REQUIREMENT =>
This exercise calls for the line with "photomicrograph of benign", the line with "histopathology image exhibits", and all lines between them in the material below, output exactly and with no other lines.

========================================================================

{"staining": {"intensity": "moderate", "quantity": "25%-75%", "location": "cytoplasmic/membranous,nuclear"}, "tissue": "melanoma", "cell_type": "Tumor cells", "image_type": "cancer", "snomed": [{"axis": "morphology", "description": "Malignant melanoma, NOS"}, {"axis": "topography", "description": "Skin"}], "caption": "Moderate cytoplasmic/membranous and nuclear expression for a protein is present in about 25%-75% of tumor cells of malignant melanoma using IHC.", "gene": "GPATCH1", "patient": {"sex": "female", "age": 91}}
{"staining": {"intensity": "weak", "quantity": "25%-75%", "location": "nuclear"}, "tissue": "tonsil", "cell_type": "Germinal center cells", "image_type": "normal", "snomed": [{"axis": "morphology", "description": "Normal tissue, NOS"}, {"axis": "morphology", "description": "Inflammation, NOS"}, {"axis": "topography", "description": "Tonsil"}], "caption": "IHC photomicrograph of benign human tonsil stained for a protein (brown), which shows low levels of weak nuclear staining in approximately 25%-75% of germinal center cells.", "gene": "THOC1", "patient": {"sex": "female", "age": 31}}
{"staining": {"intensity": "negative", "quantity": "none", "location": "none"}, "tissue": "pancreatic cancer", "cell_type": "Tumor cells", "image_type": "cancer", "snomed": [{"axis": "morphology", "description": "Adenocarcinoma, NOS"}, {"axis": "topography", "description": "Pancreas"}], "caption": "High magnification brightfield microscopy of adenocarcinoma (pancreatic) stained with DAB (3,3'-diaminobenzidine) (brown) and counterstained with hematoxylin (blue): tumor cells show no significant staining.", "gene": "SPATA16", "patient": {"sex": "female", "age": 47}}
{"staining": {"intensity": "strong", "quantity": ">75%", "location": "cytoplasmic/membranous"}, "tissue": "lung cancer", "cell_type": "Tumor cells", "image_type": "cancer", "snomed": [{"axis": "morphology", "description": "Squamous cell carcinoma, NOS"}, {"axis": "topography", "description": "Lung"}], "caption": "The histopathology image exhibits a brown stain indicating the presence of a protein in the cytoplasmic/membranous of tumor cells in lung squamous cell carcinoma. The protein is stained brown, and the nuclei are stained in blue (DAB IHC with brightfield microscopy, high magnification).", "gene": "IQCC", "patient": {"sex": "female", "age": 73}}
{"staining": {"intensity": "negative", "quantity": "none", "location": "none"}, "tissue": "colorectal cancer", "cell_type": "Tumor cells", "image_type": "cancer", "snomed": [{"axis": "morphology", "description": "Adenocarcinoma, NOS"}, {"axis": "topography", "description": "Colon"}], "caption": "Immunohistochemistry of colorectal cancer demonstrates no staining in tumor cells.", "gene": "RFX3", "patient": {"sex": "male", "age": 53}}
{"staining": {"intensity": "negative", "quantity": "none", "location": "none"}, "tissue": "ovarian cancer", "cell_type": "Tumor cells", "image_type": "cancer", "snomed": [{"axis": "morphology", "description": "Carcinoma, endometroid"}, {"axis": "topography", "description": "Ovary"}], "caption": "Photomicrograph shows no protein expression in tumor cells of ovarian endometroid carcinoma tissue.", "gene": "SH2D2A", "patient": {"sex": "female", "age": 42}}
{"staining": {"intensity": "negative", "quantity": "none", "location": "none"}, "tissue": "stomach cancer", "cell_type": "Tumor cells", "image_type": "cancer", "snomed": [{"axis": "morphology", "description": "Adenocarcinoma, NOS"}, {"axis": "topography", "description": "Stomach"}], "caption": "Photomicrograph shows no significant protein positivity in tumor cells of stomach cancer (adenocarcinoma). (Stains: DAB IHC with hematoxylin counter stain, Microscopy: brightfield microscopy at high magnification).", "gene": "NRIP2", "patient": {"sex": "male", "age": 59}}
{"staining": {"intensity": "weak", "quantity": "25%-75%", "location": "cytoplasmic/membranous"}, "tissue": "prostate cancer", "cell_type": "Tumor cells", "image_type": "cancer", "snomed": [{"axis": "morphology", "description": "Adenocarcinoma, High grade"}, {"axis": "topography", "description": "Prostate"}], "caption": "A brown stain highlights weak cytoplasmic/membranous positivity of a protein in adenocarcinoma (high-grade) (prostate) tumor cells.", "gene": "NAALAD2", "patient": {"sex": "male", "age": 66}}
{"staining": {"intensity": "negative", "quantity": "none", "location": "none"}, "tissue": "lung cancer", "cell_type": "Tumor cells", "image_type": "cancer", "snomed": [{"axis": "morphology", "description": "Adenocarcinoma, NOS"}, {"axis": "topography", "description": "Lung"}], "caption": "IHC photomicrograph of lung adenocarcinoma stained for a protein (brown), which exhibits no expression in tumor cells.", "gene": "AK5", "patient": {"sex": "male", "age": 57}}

========================================================================

RESPONSE BELOW =>
{"staining": {"intensity": "weak", "quantity": "25%-75%", "location": "nuclear"}, "tissue": "tonsil", "cell_type": "Germinal center cells", "image_type": "normal", "snomed": [{"axis": "morphology", "description": "Normal tissue, NOS"}, {"axis": "morphology", "description": "Inflammation, NOS"}, {"axis": "topography", "description": "Tonsil"}], "caption": "IHC photomicrograph of benign human tonsil stained for a protein (brown), which shows low levels of weak nuclear staining in approximately 25%-75% of germinal center cells.", "gene": "THOC1", "patient": {"sex": "female", "age": 31}}
{"staining": {"intensity": "negative", "quantity": "none", "location": "none"}, "tissue": "pancreatic cancer", "cell_type": "Tumor cells", "image_type": "cancer", "snomed": [{"axis": "morphology", "description": "Adenocarcinoma, NOS"}, {"axis": "topography", "description": "Pancreas"}], "caption": "High magnification brightfield microscopy of adenocarcinoma (pancreatic) stained with DAB (3,3'-diaminobenzidine) (brown) and counterstained with hematoxylin (blue): tumor cells show no significant staining.", "gene": "SPATA16", "patient": {"sex": "female", "age": 47}}
{"staining": {"intensity": "strong", "quantity": ">75%", "location": "cytoplasmic/membranous"}, "tissue": "lung cancer", "cell_type": "Tumor cells", "image_type": "cancer", "snomed": [{"axis": "morphology", "description": "Squamous cell carcinoma, NOS"}, {"axis": "topography", "description": "Lung"}], "caption": "The histopathology image exhibits a brown stain indicating the presence of a protein in the cytoplasmic/membranous of tumor cells in lung squamous cell carcinoma. The protein is stained brown, and the nuclei are stained in blue (DAB IHC with brightfield microscopy, high magnification).", "gene": "IQCC", "patient": {"sex": "female", "age": 73}}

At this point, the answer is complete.